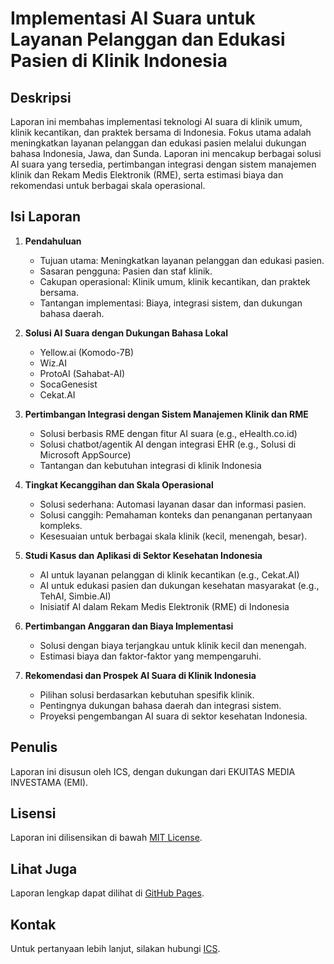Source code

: # Implementasi AI Suara untuk Layanan Pelanggan dan Edukasi Pasien di Klinik Indonesia

## Deskripsi
Laporan ini membahas implementasi teknologi AI suara di klinik umum, klinik kecantikan, dan praktek bersama di Indonesia. Fokus utama adalah meningkatkan layanan pelanggan dan edukasi pasien melalui dukungan bahasa Indonesia, Jawa, dan Sunda. Laporan ini mencakup berbagai solusi AI suara yang tersedia, pertimbangan integrasi dengan sistem manajemen klinik dan Rekam Medis Elektronik (RME), serta estimasi biaya dan rekomendasi untuk berbagai skala operasional.

## Isi Laporan
1. **Pendahuluan**
   - Tujuan utama: Meningkatkan layanan pelanggan dan edukasi pasien.
   - Sasaran pengguna: Pasien dan staf klinik.
   - Cakupan operasional: Klinik umum, klinik kecantikan, dan praktek bersama.
   - Tantangan implementasi: Biaya, integrasi sistem, dan dukungan bahasa daerah.

2. **Solusi AI Suara dengan Dukungan Bahasa Lokal**
   - Yellow.ai (Komodo-7B)
   - Wiz.AI
   - ProtoAI (Sahabat-AI)
   - SocaGenesist
   - Cekat.AI

3. **Pertimbangan Integrasi dengan Sistem Manajemen Klinik dan RME**
   - Solusi berbasis RME dengan fitur AI suara (e.g., eHealth.co.id)
   - Solusi chatbot/agentik AI dengan integrasi EHR (e.g., Solusi di Microsoft AppSource)
   - Tantangan dan kebutuhan integrasi di klinik Indonesia

4. **Tingkat Kecanggihan dan Skala Operasional**
   - Solusi sederhana: Automasi layanan dasar dan informasi pasien.
   - Solusi canggih: Pemahaman konteks dan penanganan pertanyaan kompleks.
   - Kesesuaian untuk berbagai skala klinik (kecil, menengah, besar).

5. **Studi Kasus dan Aplikasi di Sektor Kesehatan Indonesia**
   - AI untuk layanan pelanggan di klinik kecantikan (e.g., Cekat.AI)
   - AI untuk edukasi pasien dan dukungan kesehatan masyarakat (e.g., TehAI, Simbie.AI)
   - Inisiatif AI dalam Rekam Medis Elektronik (RME) di Indonesia

6. **Pertimbangan Anggaran dan Biaya Implementasi**
   - Solusi dengan biaya terjangkau untuk klinik kecil dan menengah.
   - Estimasi biaya dan faktor-faktor yang mempengaruhi.

7. **Rekomendasi dan Prospek AI Suara di Klinik Indonesia**
   - Pilihan solusi berdasarkan kebutuhan spesifik klinik.
   - Pentingnya dukungan bahasa daerah dan integrasi sistem.
   - Proyeksi pengembangan AI suara di sektor kesehatan Indonesia.

## Penulis
Laporan ini disusun oleh ICS, dengan dukungan dari EKUITAS MEDIA INVESTAMA (EMI).

## Lisensi
Laporan ini dilisensikan di bawah [MIT License](LICENSE).

## Lihat Juga
Laporan lengkap dapat dilihat di [GitHub Pages](https://nusantaraja.github.io/AIV-FASKES/).

## Kontak
Untuk pertanyaan lebih lanjut, silakan hubungi [ICS](mailto:ics@iname.com).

-*-

* [THE TASK]:
Every line of the material above that includes the string "kecil" is required.

* [SOLUTION TO THIS EXERCISE]:
   - Kesesuaian untuk berbagai skala klinik (kecil, menengah, besar).
   - Solusi dengan biaya terjangkau untuk klinik kecil dan menengah.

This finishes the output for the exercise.